DallAmeriCaruso, Walter Veltroni racconta Lucio Dalla: “Fu un rabdomante della musica”

Un film su un concerto ritrovato, quello del 23 marzo 1986, quando Dalla e gli Stadio si esibirono al Village Gate di New York, tempio del jazz che prima di loro aveva ospitato giganti come Miles Davis e John Coltrane. "Era il cantante che più assomigliava all'universo felliniano. Ed è tra quelli che hanno lasciato il segno più profondo". La video-intervista con THR Roma

Una vetrata enorme, New York all’orizzonte. A guardarlo, Lucio Dalla.

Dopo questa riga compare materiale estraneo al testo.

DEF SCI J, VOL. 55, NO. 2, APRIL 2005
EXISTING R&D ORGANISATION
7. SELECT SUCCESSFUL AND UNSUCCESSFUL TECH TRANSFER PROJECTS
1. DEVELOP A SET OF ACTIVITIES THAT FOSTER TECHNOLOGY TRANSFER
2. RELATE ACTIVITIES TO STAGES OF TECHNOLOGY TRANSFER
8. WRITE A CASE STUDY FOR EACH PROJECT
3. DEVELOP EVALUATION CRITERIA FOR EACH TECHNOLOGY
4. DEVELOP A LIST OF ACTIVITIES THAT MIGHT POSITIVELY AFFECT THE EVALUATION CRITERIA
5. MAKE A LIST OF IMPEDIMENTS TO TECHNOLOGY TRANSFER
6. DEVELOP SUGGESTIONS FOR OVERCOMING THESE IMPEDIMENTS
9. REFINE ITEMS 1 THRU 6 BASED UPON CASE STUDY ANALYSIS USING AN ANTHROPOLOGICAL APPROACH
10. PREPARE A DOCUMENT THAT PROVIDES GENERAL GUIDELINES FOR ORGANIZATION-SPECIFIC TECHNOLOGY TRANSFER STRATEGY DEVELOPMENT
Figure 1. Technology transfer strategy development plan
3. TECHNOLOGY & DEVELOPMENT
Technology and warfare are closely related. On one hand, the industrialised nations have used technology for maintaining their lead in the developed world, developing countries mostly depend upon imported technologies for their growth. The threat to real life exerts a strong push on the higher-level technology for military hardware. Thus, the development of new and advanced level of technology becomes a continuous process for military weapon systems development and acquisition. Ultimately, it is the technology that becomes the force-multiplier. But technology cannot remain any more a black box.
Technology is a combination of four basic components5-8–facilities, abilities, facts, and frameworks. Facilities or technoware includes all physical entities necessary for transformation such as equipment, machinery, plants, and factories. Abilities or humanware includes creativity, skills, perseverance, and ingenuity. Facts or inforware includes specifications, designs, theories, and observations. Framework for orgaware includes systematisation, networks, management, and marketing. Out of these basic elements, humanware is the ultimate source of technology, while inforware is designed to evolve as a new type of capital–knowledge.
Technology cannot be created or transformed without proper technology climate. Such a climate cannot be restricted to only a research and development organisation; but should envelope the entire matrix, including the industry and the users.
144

Spogliato di ogni indumento, con indosso solo il suo riconoscibile e caratteristico cappello. Avrebbe compiuto ottant’anni il 4 marzo 2023, il primo tra i cantautori visionari, e Walter Veltroni lo celebra con un documentario sulla sua opera: “Era un rabdomante che cercava ispirazione ovunque. Era un raccontatore di storie al confine tra realtà e fantasia, ed in questo, per me, era felliniano”.

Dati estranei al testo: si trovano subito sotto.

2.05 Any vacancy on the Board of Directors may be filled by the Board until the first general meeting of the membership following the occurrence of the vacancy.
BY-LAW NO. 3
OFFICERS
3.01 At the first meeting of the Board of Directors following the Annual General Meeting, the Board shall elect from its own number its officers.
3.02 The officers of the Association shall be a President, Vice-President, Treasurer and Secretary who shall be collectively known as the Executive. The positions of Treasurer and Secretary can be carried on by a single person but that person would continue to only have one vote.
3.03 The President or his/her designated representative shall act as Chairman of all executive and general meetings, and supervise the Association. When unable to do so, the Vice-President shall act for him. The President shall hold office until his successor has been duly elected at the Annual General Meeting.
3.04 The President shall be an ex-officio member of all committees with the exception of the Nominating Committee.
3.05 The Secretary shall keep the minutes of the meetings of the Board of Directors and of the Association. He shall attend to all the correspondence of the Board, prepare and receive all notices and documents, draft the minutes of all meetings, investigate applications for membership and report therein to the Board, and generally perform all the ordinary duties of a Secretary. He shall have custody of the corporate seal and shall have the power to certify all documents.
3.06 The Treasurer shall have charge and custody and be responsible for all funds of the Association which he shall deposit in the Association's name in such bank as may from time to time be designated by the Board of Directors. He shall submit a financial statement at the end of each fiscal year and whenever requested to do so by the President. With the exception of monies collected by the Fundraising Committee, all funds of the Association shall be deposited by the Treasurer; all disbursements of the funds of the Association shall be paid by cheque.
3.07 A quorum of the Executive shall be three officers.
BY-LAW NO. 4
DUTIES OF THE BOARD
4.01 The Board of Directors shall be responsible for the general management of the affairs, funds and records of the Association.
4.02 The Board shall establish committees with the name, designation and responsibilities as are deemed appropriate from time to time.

Portava con sé un’aura di perpetua innovazione, Dalla, “tra i protagonisti della canzone d’autore italiana che hanno lasciato un segno più profondo”. Trainò la musica cantautorale ad un livello di sperimentazione mai raggiunto prima e tutt’ora solo suo. Una sorta d’avanguardia che il 23 marzo 1986 giunse anche in America, dove Lucio Dalla e gli Stadio si esibirono in un concerto (fin ora perduto) al Village Gate di New York, che prima di loro ospitò capisaldi del jazz come Miles Davis e John Coltrane.

Walter Veltroni tenta l’impresa di raccontare in un documentario questi giorni newyorkesi e la creazione della scaletta eseguito in quella sede. Manca solo una canzone a completare quella setlist perfetta, che poi diventerà l’album (omonimo del documentario, che uscirà in sala 20, 21 e 22 novembre) DallAmeriCaruso. Dalla si interroga su quale potrebbe essere l’ultima figlia, quella mancante. E il suo intuito lo porta a Caruso, brano scritto nella camera dell’hotel sul Golfo di Sorrento dove il tenore italiano soggiornò anni prima. Il cantautore si sente profondamente ispirato dalla leggenda che ruota attorno a quella che qualcuno ha definito “la prima popstar della storia”, e dall’aura che ruota attorno a quel personaggio nella costiera sorrentina. E parlando con chi quel luogo lo ha abitato, assorbendo ogni testimonianza, compone quello che per alcuni sarà il suo più grande successo, “in dieci minuti”.

Veltroni, a sua volta, sviscera la leggenda del brano Caruso fornendosi della narrazione di amici e collaboratori di Dalla. Da Gaetano Curreri degli Stadio, alla corista Angela Baraldi, passando per i proprietari dell’hotel in cui Lucio – come Caruso – trovarono ispirazione durante il processo creativo.

Dalla racconta il Muro di Berlino, la storia della sua Bologna, ma anche emozioni e passioni individuali, facilmente riconoscibili come collettive. DallAmeriCaruso, dunque, vuole ripercorrere e contestualizzare la genesi di un capolavoro. Di un album – e di un concerto – che ha cambiato radicalmente la musica italiana, dando un senso nuovo al cantautorato italiano, e scrollandosi di dosso l’accezione di musica leggera. Il tutto “nasce dalla fortuna di ritrovare dei nastri integrali del 1986, e di poterli rigenerare in termini di immagine e di audio” di quel famoso live perduto. E Veltroni riesce nell’intento di raccontare l’autore attraverso la sua opera, in un concerto impeccabile dal punto di vista canoro, strumentale ma soprattutto emotivo.

Lucio suona, canta e vocalizza senza soste. Un’ora e mezza di esibizione, con quindici brani eseguiti quasi senza prendere fiato. Il tempo è scandito dal battito di mani del pubblico, che non conosce le parole ma sembra toccato in tutto e per tutto dalla musica. Fa qualche pausa, Dalla, ma solo di pochi secondi, per parlare. E poi, intermezzi d’avanguardia, moderni vocalizzi per fondere la sua voce col brano successivo, emozionando un pubblico sconosciuto dal primo all’ultimo minuto. Poi si schiarisce la voce, E ricomincia il canto.